Años después, un profesor que había dejado la Escuela Normal para trabajar en la Universidad, nos contó muerto de risa que el cura Luna intentó seducirlo en la rectoría.
Tuvimos otro rector marica, un tal Baudilio, una loca completa que manoseaba a todos los muchachos. Alguna vez me tocó el pecho para saber si me había salido una teta: un cepillo, un pequeño objeto verde y rectangular, debajo del suéter, en el bolsillo de la camisa. Este marica, narrador deportivo, al césped le decía “el gramado esmeraldino”, y al balón, por supuesto, “el esférico”.
Tuvimos un rector al que le decían con justicia Bigote de Brocha, un déspota con lentes oscuros y marco de pasta negra, un tirano, como el Pluma Blanca que me tocó como rector cuando fui profesor en el Colegio Provincial, un político infame. Un tipo que se robó un bosque entero.
Detesto la Escuela Normal y el Colegio Provincial con la misma intensidad.
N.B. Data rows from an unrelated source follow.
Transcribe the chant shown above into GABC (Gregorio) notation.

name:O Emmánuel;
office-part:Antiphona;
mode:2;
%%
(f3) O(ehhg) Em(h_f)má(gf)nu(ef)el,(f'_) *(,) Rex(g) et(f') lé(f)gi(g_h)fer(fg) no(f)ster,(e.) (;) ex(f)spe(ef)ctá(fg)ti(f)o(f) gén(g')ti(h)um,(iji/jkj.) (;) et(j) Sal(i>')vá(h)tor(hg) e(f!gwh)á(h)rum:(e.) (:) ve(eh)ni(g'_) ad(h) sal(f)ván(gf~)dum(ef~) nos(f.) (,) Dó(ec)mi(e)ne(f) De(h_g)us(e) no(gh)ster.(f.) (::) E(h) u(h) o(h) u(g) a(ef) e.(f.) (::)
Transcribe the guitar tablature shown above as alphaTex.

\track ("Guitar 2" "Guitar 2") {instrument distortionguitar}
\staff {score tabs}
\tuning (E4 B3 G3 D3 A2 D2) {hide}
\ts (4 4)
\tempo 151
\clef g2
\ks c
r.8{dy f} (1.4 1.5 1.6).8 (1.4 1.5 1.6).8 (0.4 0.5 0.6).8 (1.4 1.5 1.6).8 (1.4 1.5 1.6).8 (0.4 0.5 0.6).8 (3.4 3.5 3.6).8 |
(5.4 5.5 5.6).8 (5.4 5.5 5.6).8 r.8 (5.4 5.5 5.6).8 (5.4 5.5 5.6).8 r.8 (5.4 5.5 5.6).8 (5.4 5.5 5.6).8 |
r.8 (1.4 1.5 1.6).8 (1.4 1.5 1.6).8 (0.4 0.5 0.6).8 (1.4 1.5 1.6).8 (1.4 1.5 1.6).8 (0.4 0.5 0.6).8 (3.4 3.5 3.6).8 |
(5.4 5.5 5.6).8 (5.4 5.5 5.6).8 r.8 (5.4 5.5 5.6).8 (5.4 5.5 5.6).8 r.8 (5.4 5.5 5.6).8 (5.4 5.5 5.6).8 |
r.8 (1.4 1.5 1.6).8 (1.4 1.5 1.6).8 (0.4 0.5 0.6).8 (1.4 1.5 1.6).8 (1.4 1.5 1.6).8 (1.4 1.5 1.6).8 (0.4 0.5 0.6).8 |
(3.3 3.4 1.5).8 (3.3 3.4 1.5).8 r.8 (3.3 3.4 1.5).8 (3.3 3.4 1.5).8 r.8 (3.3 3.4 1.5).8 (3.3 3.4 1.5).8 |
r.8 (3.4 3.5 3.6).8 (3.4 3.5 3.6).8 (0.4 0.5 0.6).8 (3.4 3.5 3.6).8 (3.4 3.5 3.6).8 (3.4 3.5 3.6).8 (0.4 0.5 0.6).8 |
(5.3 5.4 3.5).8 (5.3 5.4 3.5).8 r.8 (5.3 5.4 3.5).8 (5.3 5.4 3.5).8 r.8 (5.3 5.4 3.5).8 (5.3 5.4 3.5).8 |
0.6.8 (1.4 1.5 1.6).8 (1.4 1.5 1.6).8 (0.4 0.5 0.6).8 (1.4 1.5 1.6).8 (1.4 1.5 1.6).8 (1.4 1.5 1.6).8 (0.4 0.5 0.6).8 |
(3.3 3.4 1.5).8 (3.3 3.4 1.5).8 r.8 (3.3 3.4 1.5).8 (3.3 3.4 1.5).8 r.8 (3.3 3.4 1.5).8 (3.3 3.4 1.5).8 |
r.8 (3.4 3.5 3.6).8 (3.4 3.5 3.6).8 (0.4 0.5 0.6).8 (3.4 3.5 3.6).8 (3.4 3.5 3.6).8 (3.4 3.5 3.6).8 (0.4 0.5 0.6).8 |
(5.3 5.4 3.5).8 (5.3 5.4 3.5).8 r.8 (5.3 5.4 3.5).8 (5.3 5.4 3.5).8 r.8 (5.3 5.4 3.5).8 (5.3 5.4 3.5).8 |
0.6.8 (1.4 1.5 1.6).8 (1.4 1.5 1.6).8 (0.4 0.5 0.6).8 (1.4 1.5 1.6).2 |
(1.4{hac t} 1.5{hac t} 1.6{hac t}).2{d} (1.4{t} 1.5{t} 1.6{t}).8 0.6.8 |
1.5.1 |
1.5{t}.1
Otro rector fue Cola de Pato. Así caminaba. Y el último, Guido, una buena persona. Rechoncho, bajito, calvo. Su mujer le ponía el cuerno sin compasión.
Bigote de Brocha citó a mi madre en la rectoría y le gritó: “Señora, su hijo odia a la humanidad”. Yo, de apenas doce o trece años, estaba en corredor y oí la frase con absoluta claridad. Qué pena con mi madre.
El mundo era triste y sigue siéndolo.